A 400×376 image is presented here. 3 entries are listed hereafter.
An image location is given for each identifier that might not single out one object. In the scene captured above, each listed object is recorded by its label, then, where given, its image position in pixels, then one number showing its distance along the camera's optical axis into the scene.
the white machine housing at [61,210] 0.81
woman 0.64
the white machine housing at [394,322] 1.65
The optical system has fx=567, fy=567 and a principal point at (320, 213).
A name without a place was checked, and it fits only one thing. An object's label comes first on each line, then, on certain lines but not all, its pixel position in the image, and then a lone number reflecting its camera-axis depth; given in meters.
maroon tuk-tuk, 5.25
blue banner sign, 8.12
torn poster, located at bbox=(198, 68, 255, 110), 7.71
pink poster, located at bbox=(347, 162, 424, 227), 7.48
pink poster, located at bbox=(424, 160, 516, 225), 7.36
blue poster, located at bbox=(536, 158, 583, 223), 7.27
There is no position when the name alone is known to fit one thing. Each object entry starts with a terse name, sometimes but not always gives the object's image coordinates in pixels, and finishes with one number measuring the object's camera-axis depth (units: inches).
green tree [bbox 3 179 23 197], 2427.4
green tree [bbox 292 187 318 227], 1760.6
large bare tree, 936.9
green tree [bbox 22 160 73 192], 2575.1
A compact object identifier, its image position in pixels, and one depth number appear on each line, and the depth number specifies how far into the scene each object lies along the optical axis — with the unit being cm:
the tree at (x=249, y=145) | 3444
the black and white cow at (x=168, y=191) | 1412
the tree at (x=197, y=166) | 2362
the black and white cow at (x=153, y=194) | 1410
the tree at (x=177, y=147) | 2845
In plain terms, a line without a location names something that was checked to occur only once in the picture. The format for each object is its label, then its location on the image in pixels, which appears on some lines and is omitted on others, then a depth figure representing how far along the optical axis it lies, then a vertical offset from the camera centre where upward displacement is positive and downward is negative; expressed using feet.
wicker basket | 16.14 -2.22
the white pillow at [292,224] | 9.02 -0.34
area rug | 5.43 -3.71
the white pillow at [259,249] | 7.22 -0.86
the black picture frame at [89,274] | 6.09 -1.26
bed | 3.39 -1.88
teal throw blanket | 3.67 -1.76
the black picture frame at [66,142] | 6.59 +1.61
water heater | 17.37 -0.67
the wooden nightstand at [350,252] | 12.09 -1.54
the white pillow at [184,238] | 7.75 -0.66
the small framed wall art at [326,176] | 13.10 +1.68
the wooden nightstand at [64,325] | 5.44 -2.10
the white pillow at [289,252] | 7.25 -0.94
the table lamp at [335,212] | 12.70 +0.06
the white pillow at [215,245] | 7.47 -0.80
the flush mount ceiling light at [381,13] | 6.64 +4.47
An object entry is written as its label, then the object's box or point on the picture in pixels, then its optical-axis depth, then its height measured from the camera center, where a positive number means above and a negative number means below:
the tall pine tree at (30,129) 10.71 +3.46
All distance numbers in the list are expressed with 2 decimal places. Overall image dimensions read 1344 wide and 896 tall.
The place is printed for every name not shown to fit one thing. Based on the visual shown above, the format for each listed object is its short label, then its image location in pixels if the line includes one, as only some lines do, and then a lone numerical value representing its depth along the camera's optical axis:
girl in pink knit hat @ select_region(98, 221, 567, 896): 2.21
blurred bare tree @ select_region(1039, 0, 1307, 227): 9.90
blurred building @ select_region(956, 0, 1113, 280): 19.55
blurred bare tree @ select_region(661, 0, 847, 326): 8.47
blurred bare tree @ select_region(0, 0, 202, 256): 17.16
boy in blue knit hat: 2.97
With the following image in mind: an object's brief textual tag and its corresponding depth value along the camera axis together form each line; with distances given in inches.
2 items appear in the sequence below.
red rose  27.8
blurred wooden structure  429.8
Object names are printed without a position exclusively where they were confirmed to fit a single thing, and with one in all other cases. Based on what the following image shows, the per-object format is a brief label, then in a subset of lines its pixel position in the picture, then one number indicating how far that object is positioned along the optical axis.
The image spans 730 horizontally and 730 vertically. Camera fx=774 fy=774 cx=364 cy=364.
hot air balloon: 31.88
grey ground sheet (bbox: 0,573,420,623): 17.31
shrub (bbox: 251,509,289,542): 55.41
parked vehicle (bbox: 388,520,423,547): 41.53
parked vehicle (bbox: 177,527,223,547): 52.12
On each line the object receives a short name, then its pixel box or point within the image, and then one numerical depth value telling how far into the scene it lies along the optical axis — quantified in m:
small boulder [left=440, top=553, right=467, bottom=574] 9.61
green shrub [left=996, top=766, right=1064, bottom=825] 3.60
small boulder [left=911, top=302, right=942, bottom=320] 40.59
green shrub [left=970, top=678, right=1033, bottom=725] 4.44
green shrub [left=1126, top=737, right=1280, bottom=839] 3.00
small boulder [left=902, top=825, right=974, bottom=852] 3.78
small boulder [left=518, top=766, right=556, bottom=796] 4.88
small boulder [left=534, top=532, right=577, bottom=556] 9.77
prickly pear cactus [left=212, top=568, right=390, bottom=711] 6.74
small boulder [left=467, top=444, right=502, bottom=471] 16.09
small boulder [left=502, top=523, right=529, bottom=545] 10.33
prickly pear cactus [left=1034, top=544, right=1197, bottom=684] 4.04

[Problem description] From the data above, gather every line that includes the word "bbox".

[Result for this task]
torn poster, located at bbox=(198, 68, 255, 110), 7.71
pink poster, located at bbox=(347, 162, 424, 227), 7.48
pink poster, located at bbox=(424, 160, 516, 225), 7.36
blue poster, located at bbox=(536, 158, 583, 223), 7.27
green tree [bbox 3 179 23 197], 2427.4
green tree [bbox 292 187 318 227], 1760.6
green tree [bbox 22 160 73 192], 2575.1
grey ground sheet (bbox: 0,573,420,623): 17.31
shrub (bbox: 251,509,289,542): 55.41
parked vehicle (bbox: 388,520,423,547): 41.53
parked vehicle (bbox: 177,527,223,547): 52.12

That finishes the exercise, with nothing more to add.